Sean C. Morgan
Of The New Era
Some folks give to charity to help those in need.
Others do something a little off the wall.
Dr. Tim Hindmarsh of Samaritan Health Services is one of the latter.
For the second year, Hindmarsh completed 10 sports in a day for his cause – promoting healthy activity, raising awareness about diabetes and helping fund scholarships for diabetes education.
Gathering sponsorships, primarily from Samaritan employees, Hindmarsh’s athletic public relations stunt raised some $10,000 this year and last when he did it the first time. That money goes to Lebanon Community Hospital Foundation to fund scholarships for diabetes education for patients who cannot afford it.
“The official event didn’t start till 7:30 last night,” Hindmarsh said toward the end of the event Friday evening, but he couldn’t wait to get started.
He was up at 3 a.m. on Thursday and jumping out of balloons in Woodburn by 6:05 a.m. He kept at it all day, up until the official start time, with a trip to Skydive Oregon.
He officially started by traveling to Hood River where he was planning to go windsurfing, but the air was still and the river smooth as glass. Instead he went “sidewalk surfing.”
Hindmarsh tried to find a skateboard, but all the shops were closed. He ended up borrowing a board from a kid and spent time riding the half-pipe. When he was told that no one rides the big ramp, he had to.
He was a little nervous about it.
“I haven’t ridden a skateboard in, like, two years,” Hindmarsh said, and there he was riding the one ramp no one used.
He moved on, riding his bicycle 10 miles and then running five miles. Up Friday at 5:30 a.m., he headed for Mt. Hood for skiing and snowboarding and then returned to Molalla for his two official jumps at Oregon Skydive.
Once his feet were attached again to the ground, Hindmarsh took off for Sabrina Lake in Halsey, a private ski lake, where he went barefoot skiing, slalom skiing and wake boarding.

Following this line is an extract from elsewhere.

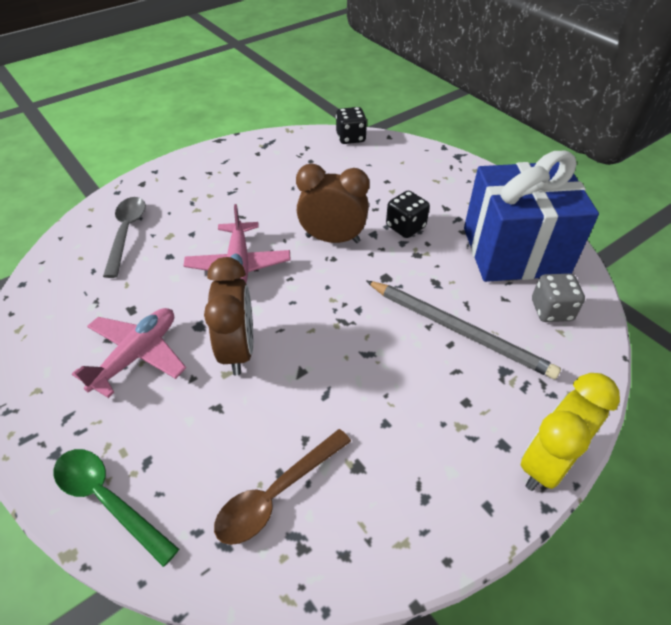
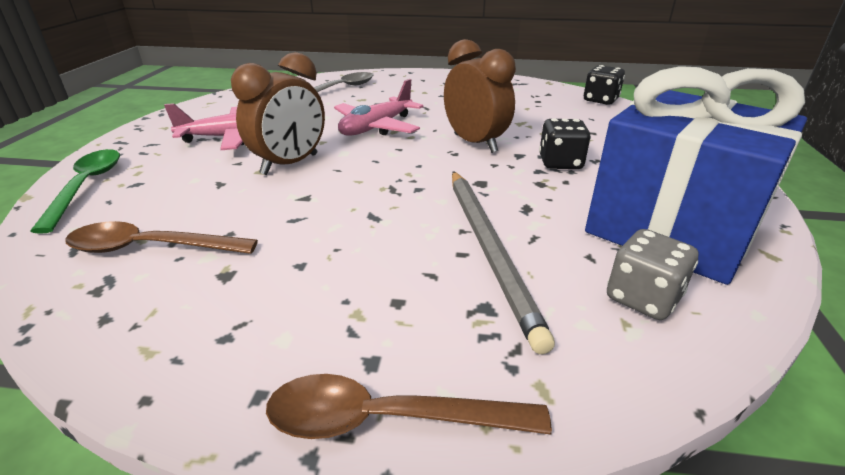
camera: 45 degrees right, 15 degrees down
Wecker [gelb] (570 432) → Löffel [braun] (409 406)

He dried off and headed for his home in Holley, where he has a motocross course set up. He finished his day off running the course with neighbor Blair Reynolds.
This “started as, you know, we’re sitting in a hot tub two, three years ago, and my wife asked, ‘What do you want to do for your 40th birthday?” Hindmarsh said. His answer: “I want to do 10 sports in a day.”
That led him to Samaritan’s CEO, Dr. Larry Mullins, who found the idea interesting, telling Hindmarsh, “Let’s get ourselves a cause.”
They decided that diabetes education would be Hindmarsh’s cause. He treats diabetics and, with a growing population affected by the condition, education is more important than ever. Usually, when a doctor diagnoses diabetes, the patient needs to learn about life with the condition, and they need to learn that it can be controlled through lifestyle changes.
Doctors do some of that, Hindmarsh said, but they need more intensive information. Some of the patients cannot pay, and that’s where Hindmarsh’s event came into play.
“I can’t treat (diabetes),” Hindmarsh said. “Ultimately, the person who has the disease has to control it.”
Type 2 diabetes is adult-onset diabetes, Hindmarsh said. Most people who get it are overweight. Essentially, with a large body mass, the body has to produce more insulin and often gets to the point where it can’t make enough to deal with the entire body.
“The fitter you are, the more efficiently you’re going to be able to metabolize calories,” Hindmarsh said. Diabetes “is the number one, trumps all other factors, even smoking, for heart disease.”
High blood sugar levels irritate blood vessel walls, allowing fat cells into the vessels and leading to clogged arteries and blood clots.
Factors causing heart disease are not just cumulative, Hindmarsh said. Rather, multiple factors compound the danger — not like one plus one equals two but more like two times two equals four.
“We are literally choking on our own affluence,” Hindmarsh said of Americans.
The United States is a spectator nation, Hindmarsh said. People do not get enough physical activity.
Approximately 60 percent of people in Linn County are not physically active, Samaritan spokesman Brad Canfield said. Inactivity leads to Type 2 diabetes, and “6 percent of Oregonians are diagnosed with it every year.”
As rates for obesity and being overweight soar, the most rapidly growing group of type two diabetes patients are children, Hindmarsh said.